PROVIDED ENTRIES |
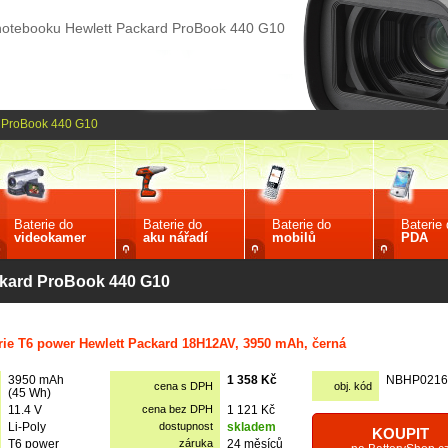
 notebooku Hewlett Packard ProBook 440 G10
ProBook 440 G10
Baterie do
Baterie do
Baterie do
Baterie
videokamer
aku nářadí
mobilů
PDA
ckard ProBook 440 G10
rie T6 power Hewlett Packard 18H12AV, 3950 mAh, černá
3950 mAh
1 358 Kč
NBHP0216
cena s DPH
obj. kód
(45 Wh)
11.4 V
cena bez DPH
1 121 Kč
Li-Poly
dostupnost
skladem
KOUPIT
T6 power
záruka
24 měsíců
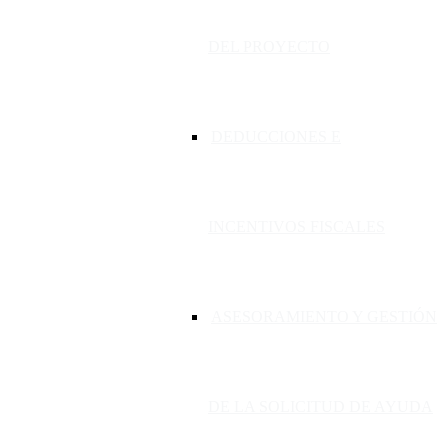
DEL PROYECTO
DEDUCCIONES E
INCENTIVOS FISCALES
ASESORAMIENTO Y GESTIÓN
DE LA SOLICITUD DE AYUDA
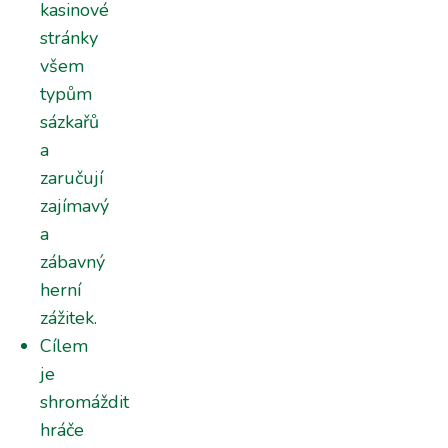
kasinové
stránky
všem
typům
sázkařů
a
zaručují
zajímavý
a
zábavný
herní
zážitek.
Cílem
je
shromáždit
hráče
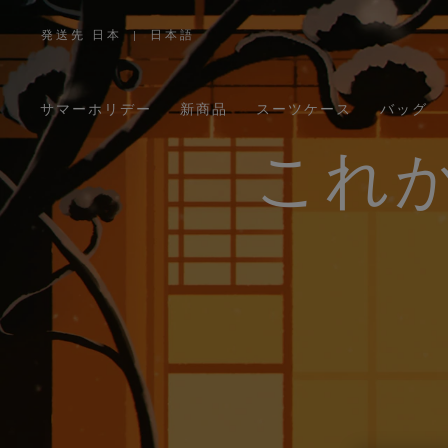
発送先 日本
|
日本語
,
お
住
ま
い
の
サマーホリデー
新商品
スーツケース
バッグ
地
域
を
お
これ
選
び
く
だ
さ
い。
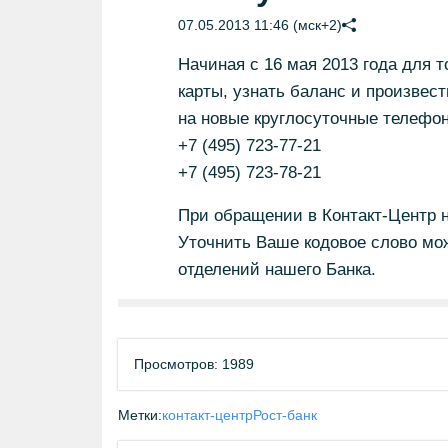
07.05.2013 11:46 (мск+2)
Начиная с 16 мая 2013 года для т
карты, узнать баланс и произвес
на новые круглосуточные телефон
+7 (495) 723-77-21
+7 (495) 723-78-21
При обращении в Контакт-Центр 
Уточнить Ваше кодовое слово мо
отделений нашего Банка.
Просмотров: 1989
Метки:
контакт-центр
Рост-банк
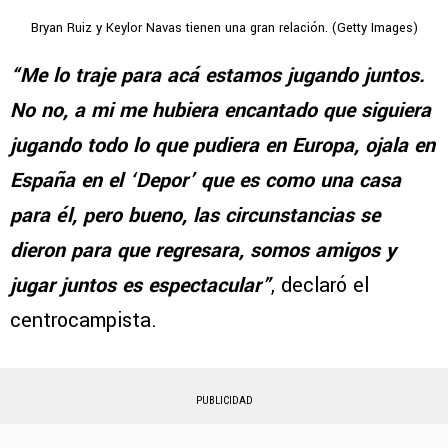
Bryan Ruiz y Keylor Navas tienen una gran relación. (Getty Images)
“Me lo traje para acá estamos jugando juntos.
No no, a mi me hubiera encantado que siguiera
jugando todo lo que pudiera en Europa, ojala en
España en el ‘Depor’ que es como una casa
para él, pero bueno, las circunstancias se
dieron para que regresara, somos amigos y
jugar juntos es espectacular”
, declaró el
centrocampista.
PUBLICIDAD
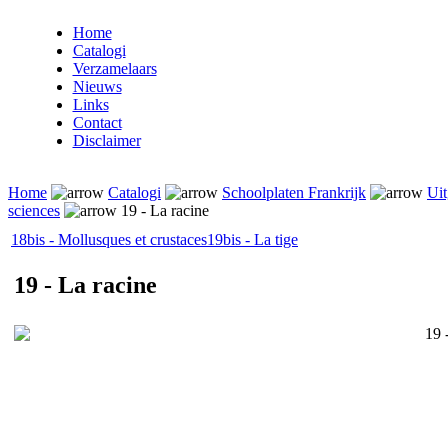
Home
Catalogi
Verzamelaars
Nieuws
Links
Contact
Disclaimer
Home
Catalogi
Schoolplaten Frankrijk
Uit
sciences
19 - La racine
18bis - Mollusques et crustaces
19bis - La tige
19 - La racine
19 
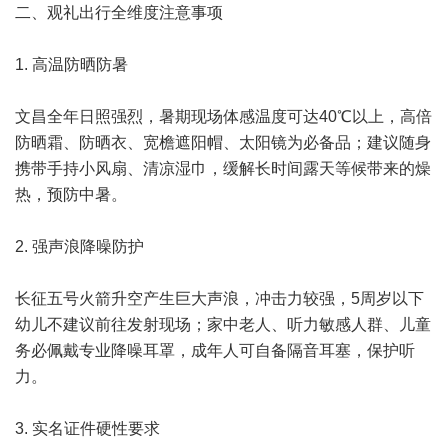
二、观礼出行全维度注意事项
1. 高温防晒防暑
文昌全年日照强烈，暑期现场体感温度可达40℃以上，高倍
防晒霜、防晒衣、宽檐遮阳帽、太阳镜为必备品；建议随身
携带手持小风扇、清凉湿巾，缓解长时间露天等候带来的燥
热，预防中暑。
2. 强声浪降噪防护
长征五号火箭升空产生巨大声浪，冲击力较强，5周岁以下
幼儿不建议前往发射现场；家中老人、听力敏感人群、儿童
务必佩戴专业降噪耳罩，成年人可自备隔音耳塞，保护听
力。
3. 实名证件硬性要求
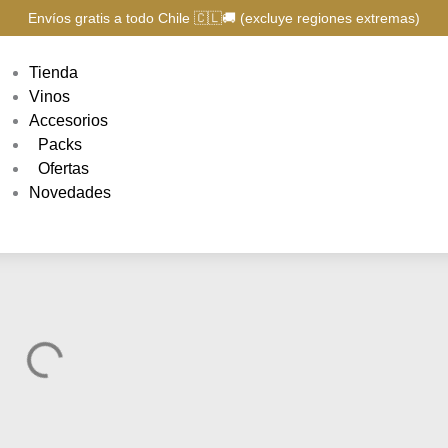
Envíos gratis a todo Chile 🇨🇱🚚 (excluye regiones extremas)
Tienda
Vinos
Accesorios
Packs
Ofertas
Novedades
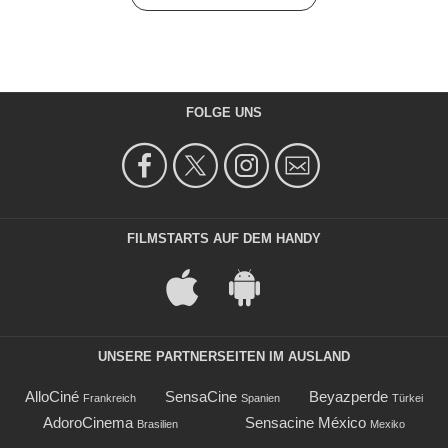
FOLGE UNS
FILMSTARTS AUF DEM HANDY
UNSERE PARTNERSEITEN IM AUSLAND
AlloCiné
SensaCine
Beyazperde
Frankreich
Spanien
Türkei
AdoroCinema
Sensacine México
Brasilien
Mexiko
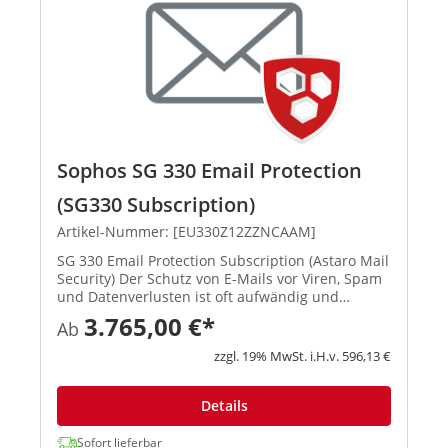
Sophos SG 330 Email Protection
(SG330 Subscription)
Artikel-Nummer: [EU330Z12ZZNCAAM]
SG 330 Email Protection Subscription (Astaro Mail
Security) Der Schutz von E-Mails vor Viren, Spam
und Datenverlusten ist oft aufwändig und
zeitraubend. Sie müssen auf Infektionen durch
3.765,00 €*
Ab
Viren reagieren, die Spam-Quarantäne verwalten
und sicherstellen...
zzgl. 19% MwSt. i.H.v. 596,13 €
Details
Sofort lieferbar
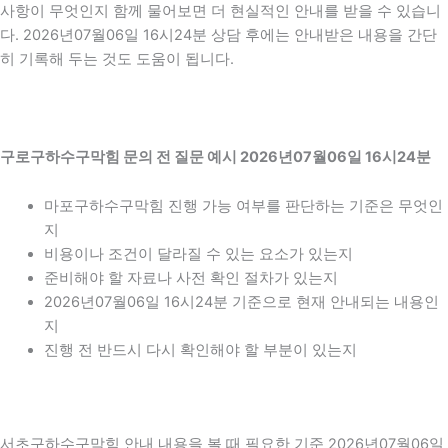
사항이 무엇인지 함께 물어보면 더 현실적인 안내를 받을 수 있습니
다. 2026년07월06일 16시24분 상담 후에는 안내받은 내용을 간단
히 기록해 두는 것도 도움이 됩니다.
구로구하수구막힘 문의 전 질문 예시 2026년07월06일 16시24분
마포구하수구막힘 진행 가능 여부를 판단하는 기준은 무엇인
지
비용이나 조건이 달라질 수 있는 요소가 있는지
준비해야 할 자료나 사전 확인 절차가 있는지
2026년07월06일 16시24분 기준으로 현재 안내되는 내용인
지
진행 전 반드시 다시 확인해야 할 부분이 있는지
서초구하수구막힘 안내 내용을 볼 때 필요한 기준 2026년07월06일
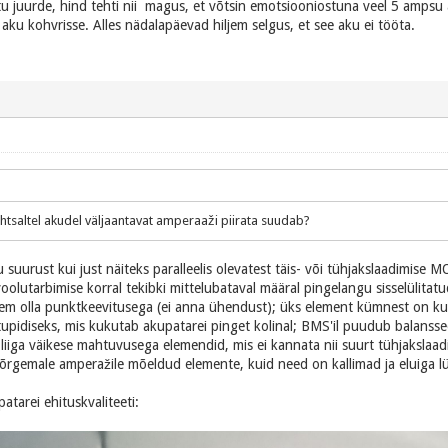
tu juurde, hind tehti nii magus, et võtsin emotsiooniostuna veel 5 ampsu a
ja aku kohvrisse. Alles nädalapäevad hiljem selgus, et see aku ei tööta.
lihtsaltel akudel väljaantavat amperaaži piirata suudab?
 suurust kui just näiteks paralleelis olevatest täis- või tühjakslaadimise 
voolutarbimise korral tekibki mittelubataval määral pingelangu sisselülita
leem olla punktkeevitusega (ei anna ühendust); üks element kümnest on kut
upidiseks, mis kukutab akupatarei pinget kolinal; BMS'il puudub balanssee
t liiga väikese mahtuvusega elemendid, mis ei kannata nii suurt tühjakslaa
t kõrgemale amperažile mõeldud elemente, kuid need on kallimad ja eluiga 
tarei ehituskvaliteeti:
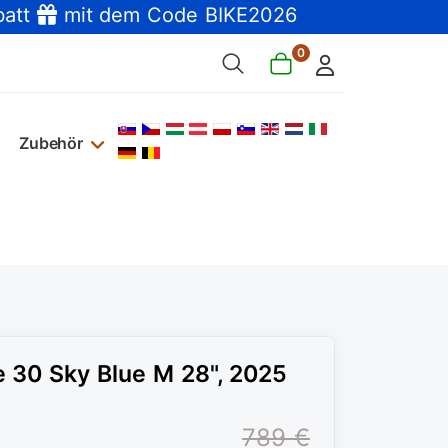
batt
mit dem Code BIKE2026
0
Sprache auswählen
Zubehör
 30 Sky Blue M 28", 2025
789 €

TASK BRIEF | Lines with "Packard" in them: work out how many there are in the listing and give the figure alone.

RESPONSE TO THIS TASK | 2